Work instruction: Format every line of text in the rows below as a single numbered list, skipping any blank lines. Leave out the picture markers.

Stored data entries:
--------------------------------

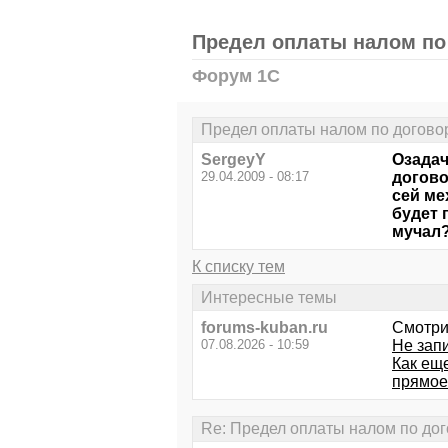
Предел оплаты налом по 
Форум 1С
Предел оплаты налом по договор
SergeyY
Озадач
29.04.2009 - 08:17
догово
сей ме
будет 
мучал?
К списку тем
Интересные темы
forums-kuban.ru
Смотри
07.08.2026 - 10:59
Не зап
Как ещ
прямое
Re: Предел оплаты налом по дог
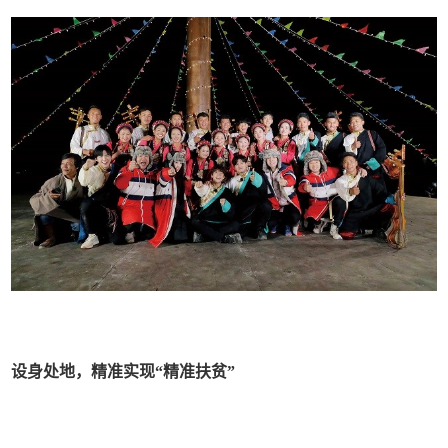
设身处地，精准实现“精准扶贫”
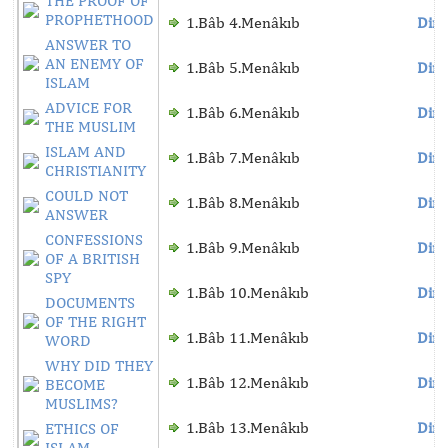
THE PROOF OF
PROPHETHOOD
1.Bâb 4.Menâkıb
Dinl
ANSWER TO
AN ENEMY OF
1.Bâb 5.Menâkıb
Dinl
ISLAM
ADVICE FOR
1.Bâb 6.Menâkıb
Dinl
THE MUSLIM
ISLAM AND
1.Bâb 7.Menâkıb
Dinl
CHRISTIANITY
COULD NOT
1.Bâb 8.Menâkıb
Dinl
ANSWER
CONFESSIONS
1.Bâb 9.Menâkıb
Dinl
OF A BRITISH
SPY
1.Bâb 10.Menâkıb
Dinl
DOCUMENTS
OF THE RIGHT
1.Bâb 11.Menâkıb
Dinl
WORD
WHY DID THEY
1.Bâb 12.Menâkıb
Dinl
BECOME
MUSLIMS?
1.Bâb 13.Menâkıb
Dinl
ETHICS OF
ISLAM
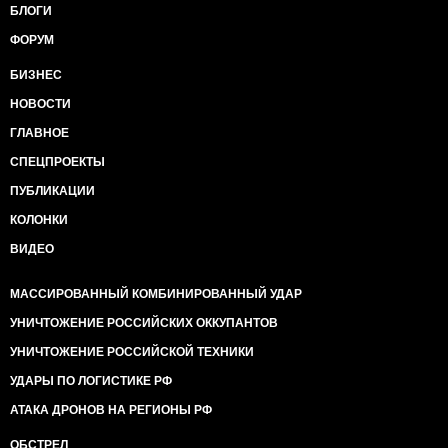
БЛОГИ
ФОРУМ
БИЗНЕС
НОВОСТИ
ГЛАВНОЕ
СПЕЦПРОЕКТЫ
ПУБЛИКАЦИИ
КОЛОНКИ
ВИДЕО
МАССИРОВАННЫЙ КОМБИНИРОВАННЫЙ УДАР
УНИЧТОЖЕНИЕ РОССИЙСКИХ ОККУПАНТОВ
УНИЧТОЖЕНИЕ РОССИЙСКОЙ ТЕХНИКИ
УДАРЫ ПО ЛОГИСТИКЕ РФ
АТАКА ДРОНОВ НА РЕГИОНЫ РФ
ОБСТРЕЛ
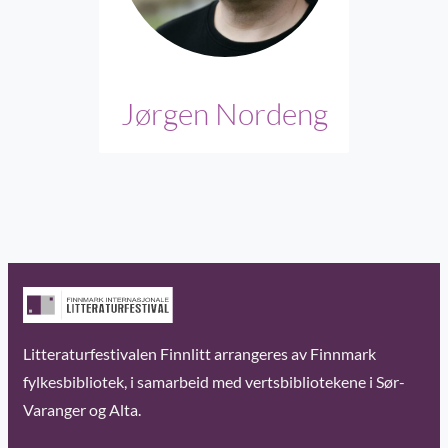
Jørgen Nordeng
Litteraturfestivalen Finnlitt arrangeres av Finnmark
fylkesbibliotek, i samarbeid med vertsbibliotekene i Sør-
Varanger og Alta.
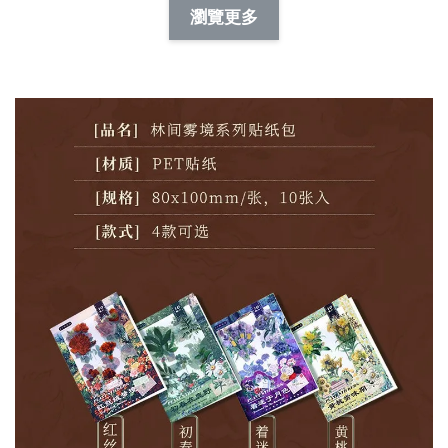
-
+
-
+
瀏覽更多
NT$ 19.00
NT$ 19.00
NT$ 173.00
NT$ 66.00
加入購物車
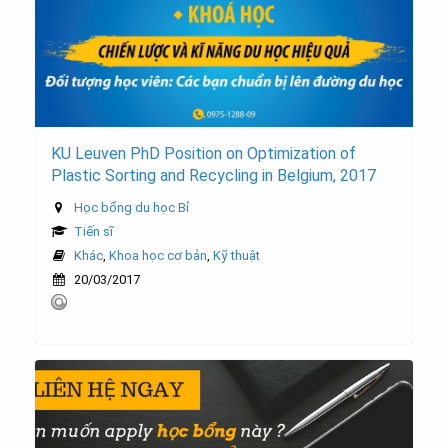
KU Leuven PhD Position on Optimization of
Plastic Sorting and Recycling in Belgium, 2017
Học bổng du học Bỉ
Tiến sĩ
Khác
,
Khoa học cơ bản
,
Kỹ thuật
20/03/2017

--------------------------------

Finished exercise:
1. Предел оплаты налом по 
2. Форум 1С
3. Предел оплаты налом по договор
4. SergeyY
5. Озадач
6. 29.04.2009 - 08:17
7. догово
8. сей ме
9. будет 
10. мучал?
11. К списку тем
12. Интересные темы
13. forums-kuban.ru
14. Смотри
15. 07.08.2026 - 10:59
16. Не зап
17. Как ещ
18. прямое
19. Re: Предел оплаты налом по дог
20. 设身处地，精准实现“精准扶贫”
21. THE PROOF OF
22. PROPHETHOOD
23. 1.Bâb 4.Menâkıb
24. Dinl
25. ANSWER TO
26. AN ENEMY OF
27. 1.Bâb 5.Menâkıb
28. Dinl
29. ISLAM
30. ADVICE FOR
31. 1.Bâb 6.Menâkıb
32. Dinl
33. THE MUSLIM
34. ISLAM AND
35. 1.Bâb 7.Menâkıb
36. Dinl
37. CHRISTIANITY
38. COULD NOT
39. 1.Bâb 8.Menâkıb
40. Dinl
41. ANSWER
42. CONFESSIONS
43. 1.Bâb 9.Menâkıb
44. Dinl
45. OF A BRITISH
46. SPY
47. 1.Bâb 10.Menâkıb
48. Dinl
49. DOCUMENTS
50. OF THE RIGHT
51. 1.Bâb 11.Menâkıb
52. Dinl
53. WORD
54. WHY DID THEY
55. 1.Bâb 12.Menâkıb
56. Dinl
57. BECOME
58. MUSLIMS?
59. 1.Bâb 13.Menâkıb
60. Dinl
61. ETHICS OF
62. ISLAM
63. БЛОГИ
64. ФОРУМ
65. БИЗНЕС
66. НОВОСТИ
67. ГЛАВНОЕ
68. СПЕЦПРОЕКТЫ
69. ПУБЛИКАЦИИ
70. КОЛОНКИ
71. ВИДЕО
72. МАССИРОВАННЫЙ КОМБИНИРОВАННЫЙ УДАР
73. УНИЧТОЖЕНИЕ РОССИЙСКИХ ОККУПАНТОВ
74. УНИЧТОЖЕНИЕ РОССИЙСКОЙ ТЕХНИКИ
75. УДАРЫ ПО ЛОГИСТИКЕ РФ
76. АТАКА ДРОНОВ НА РЕГИОНЫ РФ
77. ОБСТРЕЛ
78. Jørgen Nordeng
79. Litteraturfestivalen Finnlitt arrangeres av Finnmark
80. fylkesbibliotek, i samarbeid med vertsbibliotekene i Sør-
81. Varanger og Alta.
82. -
83. +
84. -
85. +
86. 瀏覽更多
87. NT$ 19.00
88. NT$ 19.00
89. NT$ 173.00
90. NT$ 66.00
91. 加入購物車
92. KU Leuven PhD Position on Optimization of
93. Plastic Sorting and Recycling in Belgium, 2017
94. Học bổng du học Bỉ
95. Tiến sĩ
96. Khác
97. ,
98. Khoa học cơ bản
99. ,
100. Kỹ thuật
101. 20/03/2017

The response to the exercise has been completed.